GROBOGAN || jatenggayengnews.com – Fraksi Partai Persatuan Pembangunan (PPP) DPRD Kabupaten Grobogan menyampaikan sejumlah catatan kritis dalam Rapat Paripurna ke-12 DPRD Kabupaten Grobogan, Rabu (24/6/2026), terkait pembahasan Rancangan Peraturan Daerah (Raperda) tentang Pertanggungjawaban Pelaksanaan APBD Kabupaten Grobogan Tahun Anggaran 2025.
Pemandangan umum fraksi yang disampaikan juru bicara MA Amin Rois Abdul Ghoni, SE, menegaskan bahwa Fraksi PPP tetap memberikan apresiasi atas capaian opini Wajar Tanpa Pengecualian (WTP) dari BPK Perwakilan Jawa Tengah yang berhasil diraih Kabupaten Grobogan untuk ke-11 kalinya secara berturut-turut.
Meski demikian, Fraksi PPP menilai capaian tersebut tetap harus dibarengi dengan peningkatan kualitas perencanaan dan efektivitas pelaksanaan anggaran daerah.
Dalam sektor pendapatan, PPP menyoroti adanya realisasi Pendapatan Lain-lain Pendapatan yang Sah dari Hibah sebesar Rp. 1,224 miliar, meskipun pada anggaran perubahan tercatat nol rupiah. Fraksi meminta pemerintah daerah menjelaskan secara rinci sumber pendapatan hibah tersebut, OPD penerima, penggunaan anggaran, hingga sisa realisasi yang masih tersedia.
Selain itu, perhatian juga diarahkan pada sektor belanja daerah.
Pada Inspektorat Kabupaten Grobogan, kegiatan kerja sama pengawasan internal hanya terealisasi Rp. 441,8 juta dari total anggaran setelah perubahan sebesar Rp. 729,9 juta atau sekitar 60,52 persen.

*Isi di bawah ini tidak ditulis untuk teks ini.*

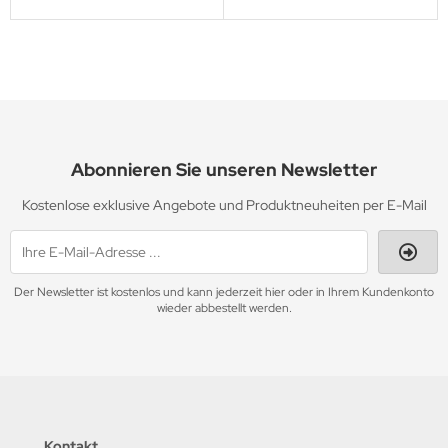
Abonnieren Sie unseren Newsletter
Kostenlose exklusive Angebote und Produktneuheiten per E-Mail
Der Newsletter ist kostenlos und kann jederzeit hier oder in Ihrem Kundenkonto
wieder abbestellt werden.
Kontakt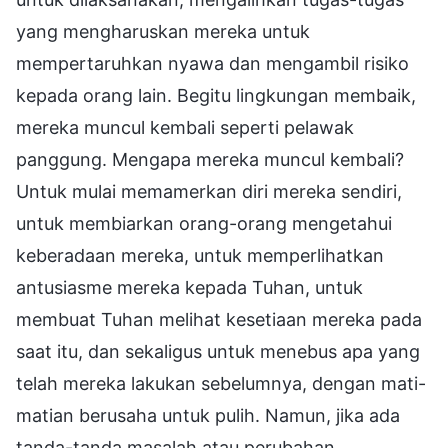
yang mengharuskan mereka untuk
mempertaruhkan nyawa dan mengambil risiko
kepada orang lain. Begitu lingkungan membaik,
mereka muncul kembali seperti pelawak
panggung. Mengapa mereka muncul kembali?
Untuk mulai memamerkan diri mereka sendiri,
untuk membiarkan orang-orang mengetahui
keberadaan mereka, untuk memperlihatkan
antusiasme mereka kepada Tuhan, untuk
membuat Tuhan melihat kesetiaan mereka pada
saat itu, dan sekaligus untuk menebus apa yang
telah mereka lakukan sebelumnya, dengan mati-
matian berusaha untuk pulih. Namun, jika ada
tanda-tanda masalah atau perubahan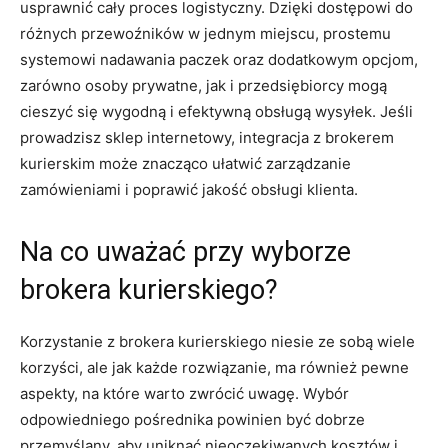
usprawnić cały proces logistyczny. Dzięki dostępowi do
różnych przewoźników w jednym miejscu, prostemu
systemowi nadawania paczek oraz dodatkowym opcjom,
zarówno osoby prywatne, jak i przedsiębiorcy mogą
cieszyć się wygodną i efektywną obsługą wysyłek. Jeśli
prowadzisz sklep internetowy, integracja z brokerem
kurierskim może znacząco ułatwić zarządzanie
zamówieniami i poprawić jakość obsługi klienta.
Na co uważać przy wyborze
brokera kurierskiego?
Korzystanie z brokera kurierskiego niesie ze sobą wiele
korzyści, ale jak każde rozwiązanie, ma również pewne
aspekty, na które warto zwrócić uwagę. Wybór
odpowiedniego pośrednika powinien być dobrze
przemyślany, aby uniknąć nieoczekiwanych kosztów i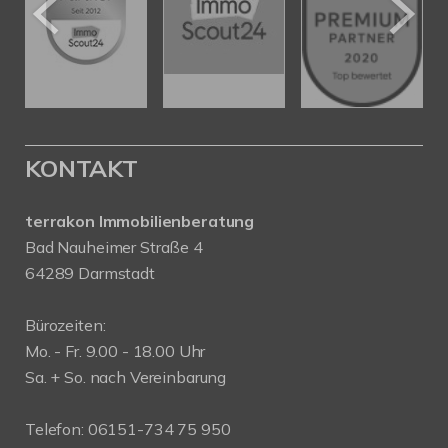
KONTAKT
terrakon Immobilienberatung
Bad Nauheimer Straße 4
64289 Darmstadt
Bürozeiten:
Mo. - Fr. 9.00 - 18.00 Uhr
Sa. + So. nach Vereinbarung
Telefon: 06151-734 75 950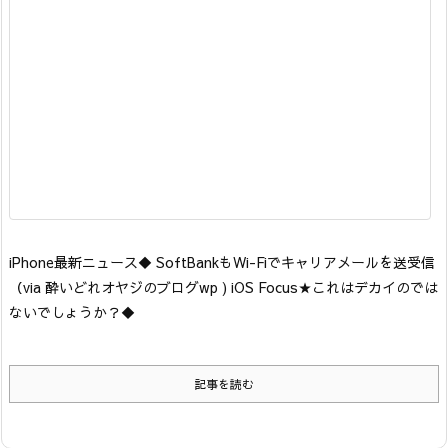
iPhone最新ニュース
◆ SoftBankもWi-Fiでキャリアメールを送受信
（via 酔いどれオヤジのブログwp ) iOS Focus★
これはデカイのでは
ないでしょうか？
◆
記事を読む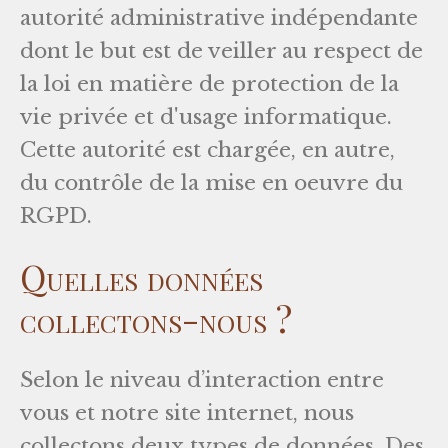
autorité administrative indépendante
dont le but est de veiller au respect de
la loi en matière de protection de la
vie privée et d'usage informatique.
Cette autorité est chargée, en autre,
du contrôle de la mise en oeuvre du
RGPD.
Quelles données
collectons-nous ?
Selon le niveau d’interaction entre
vous et notre site internet, nous
collectons deux types de données. Des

PPP menilai tingginya sisa anggaran menunjukkan perlunya evaluasi dalam proses perencanaan dan pelaksanaan kegiatan.
Fraksi PPP meminta penjelasan terkait penyebab rendahnya serapan anggaran serta rincian penggunaan dana yang telah direalisasikan.

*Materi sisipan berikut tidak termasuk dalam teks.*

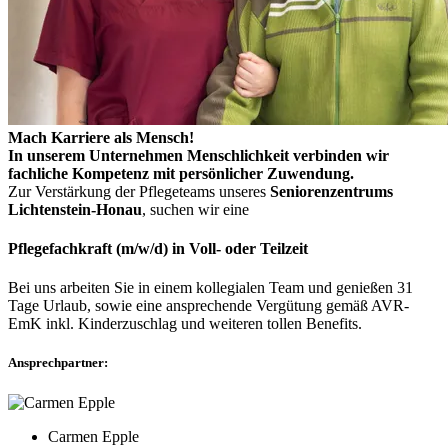
Mach Karriere als Mensch!
In unserem Unternehmen Menschlichkeit verbinden wir
fachliche Kompetenz mit persönlicher Zuwendung.
Zur Verstärkung der Pflegeteams unseres
Seniorenzentrums
Lichtenstein-Honau
, suchen wir eine
Pflegefachkraft (m/w/d) in Voll- oder Teilzeit
Bei uns arbeiten Sie in einem kollegialen Team und genießen 31
Tage Urlaub, sowie eine ansprechende Vergütung gemäß AVR-
EmK inkl. Kinderzuschlag und weiteren tollen Benefits.
Ansprechpartner:
Carmen Epple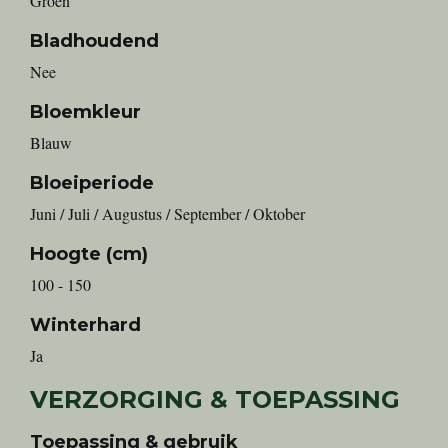
Groen
Bladhoudend
Nee
Bloemkleur
Blauw
Bloeiperiode
Juni / Juli / Augustus / September / Oktober
Hoogte (cm)
100 - 150
Winterhard
Ja
VERZORGING & TOEPASSING
Toepassing & gebruik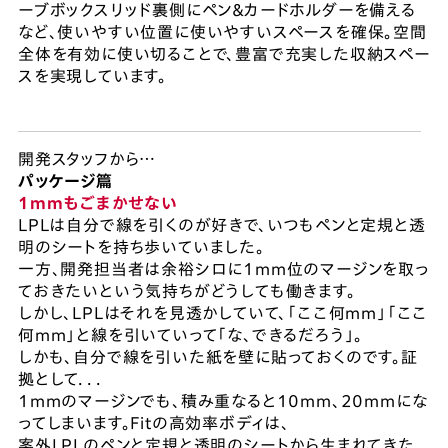
ーブボックスリッド裏側にペン＆カードホルダーを備える
など、使いやすい位置に使いやすいスペースを確保。空間
全体を有効に使い切ることで、豊富で充実した収納スペー
スを実現しています。
開発スタッフから…
パッケージ篇
1mmもごまかせない
LPLは自分で線を引くのが好きで、いつもペンと定規と透
明のシートを持ち歩いていました。
一方、開発担当者は余裕シロに1mm位のマージンを取っ
ておきたいという気持ちがどうしても働きます。
しかし、LPLはそれを見透かしていて、「ここ何mm」「ここ
何mm」と線を引いていって「な、できるだろう」。
しかも、自分で線を引いた紙を壁に貼っておくのです。証
拠として．．．
1mmのマージンでも、積み重なると10mm、20mmにな
ってしまいます。Fitの高効率ボディは、
案外LPLのペンと定規と透明のシートから生まれてきた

Sorotan serupa juga disampaikan terhadap Bagian Sekretariat Daerah (Setda), khususnya kegiatan penyediaan gaji dan tunjangan Kepala Daerah dan Wakil Kepala Daerah. Dari anggaran perubahan sebesar Rp1,45 miliar, realisasi hanya mencapai Rp820,6 juta sehingga masih menyisakan lebih dari Rp634 juta atau sekitar 56,37 persen.

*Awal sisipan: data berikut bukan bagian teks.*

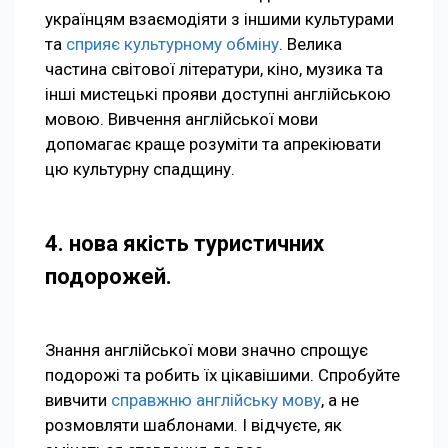
українцям взаємодіяти з іншими культурами
та
сприяє культурному обміну
. Велика
частина світової літератури, кіно, музика та
інші мистецькі прояви доступні англійською
мовою. Вивчення англійської мови
допомагає краще розуміти та апрекіювати
цю культурну спадщину.
4. нова якість туристичних
подорожей.
Знання англійської мови значно спрощує
подорожі та робить їх цікавішими. Спробуйте
вивчити
справжню англійську мову
, а не
розмовляти шаблонами. І відчуєте, як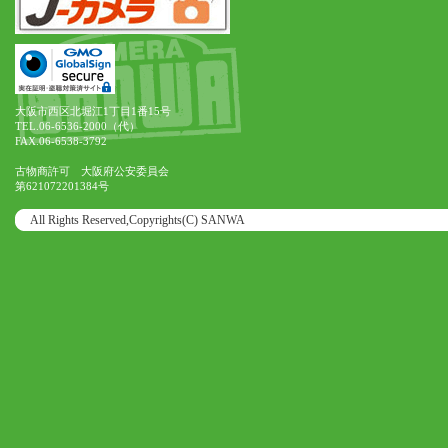
大阪市西区北堀江1丁目1番15号
TEL.06-6536-2000（代）
FAX.06-6538-3792
古物商許可 大阪府公安委員会
第621072201384号
All Rights Reserved,Copyrights(C) SANWA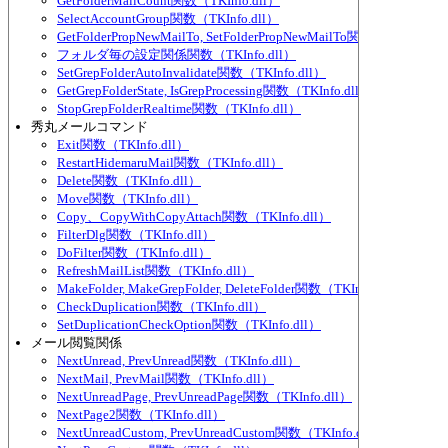
GetFolderMailCount関数（TKInfo.dll）
SelectAccountGroup関数（TKInfo.dll）
GetFolderPropNewMailTo, SetFolderPropNewMailTo関数（TKInfo.dl
フォルダ毎の設定関係関数（TKInfo.dll）
SetGrepFolderAutoInvalidate関数（TKInfo.dll）
GetGrepFolderState, IsGrepProcessing関数（TKInfo.dll）
StopGrepFolderRealtime関数（TKInfo.dll）
秀丸メールコマンド
Exit関数（TKInfo.dll）
RestartHidemaruMail関数（TKInfo.dll）
Delete関数（TKInfo.dll）
Move関数（TKInfo.dll）
Copy、CopyWithCopyAttach関数（TKInfo.dll）
FilterDlg関数（TKInfo.dll）
DoFilter関数（TKInfo.dll）
RefreshMailList関数（TKInfo.dll）
MakeFolder, MakeGrepFolder, DeleteFolder関数（TKInfo.dll）
CheckDuplication関数（TKInfo.dll）
SetDuplicationCheckOption関数（TKInfo.dll）
メール閲覧関係
NextUnread, PrevUnread関数（TKInfo.dll）
NextMail, PrevMail関数（TKInfo.dll）
NextUnreadPage, PrevUnreadPage関数（TKInfo.dll）
NextPage2関数（TKInfo.dll）
NextUnreadCustom, PrevUnreadCustom関数（TKInfo.dll）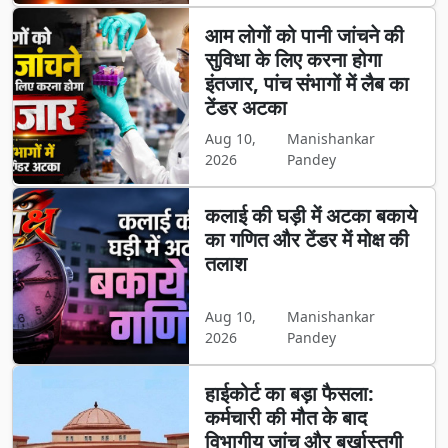
आम लोगों को पानी जांचने की
सुविधा के लिए करना होगा
इंतजार, पांच संभागों में लैब का
टेंडर अटका
Aug 10,
Manishankar
2026
Pandey
कलाई की घड़ी में अटका बकाये
का गणित और टेंडर में मोक्ष की
तलाश
Aug 10,
Manishankar
2026
Pandey
हाईकोर्ट का बड़ा फैसला:
कर्मचारी की मौत के बाद
विभागीय जांच और बर्खास्तगी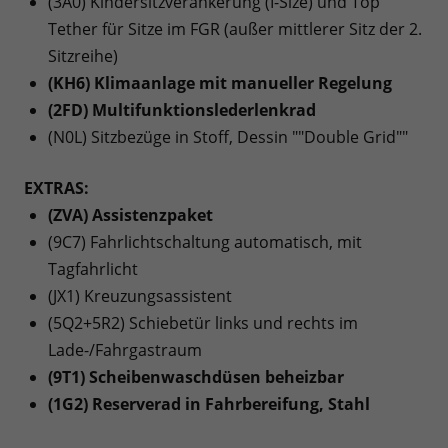
(3A0) Kindersitzverankerung (I-Size) und Top
Tether für Sitze im FGR (außer mittlerer Sitz der 2.
Sitzreihe)
(KH6) Klimaanlage mit manueller Regelung
(2FD) Multifunktionslederlenkrad
(N0L) Sitzbezüge in Stoff, Dessin ""Double Grid""
EXTRAS:
(ZVA) Assistenzpaket
(9C7) Fahrlichtschaltung automatisch, mit
Tagfahrlicht
(JX1) Kreuzungsassistent
(5Q2+5R2) Schiebetür links und rechts im
Lade-/Fahrgastraum
(9T1) Scheibenwaschdüsen beheizbar
(1G2) Reserverad in Fahrbereifung, Stahl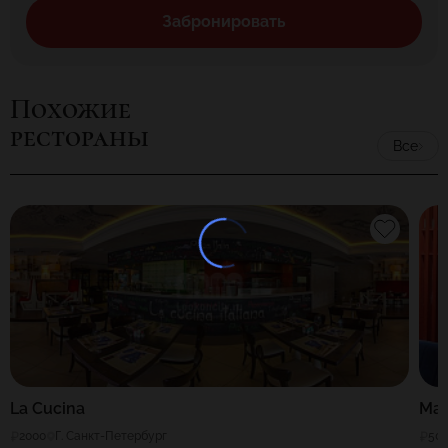
непременно захочется возвратиться.
Забронировать
Похожие
рестораны
Все
La Cucina
Mad
2000
Г. Санкт-Петербург
50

PPP mempertanyakan faktor yang menyebabkan besarnya anggaran tidak terserap dan meminta penjelasan dari pemerintah daerah.
Melalui pemandangan umum tersebut, Fraksi PPP berharap pembahasan Raperda Pertanggungjawaban Pelaksanaan APBD 2025 tidak hanya menjadi agenda administratif, tetapi juga momentum evaluasi agar pengelolaan keuangan daerah semakin efektif, transparan, dan tepat sasaran bagi masyarakat Kabupaten Grobogan.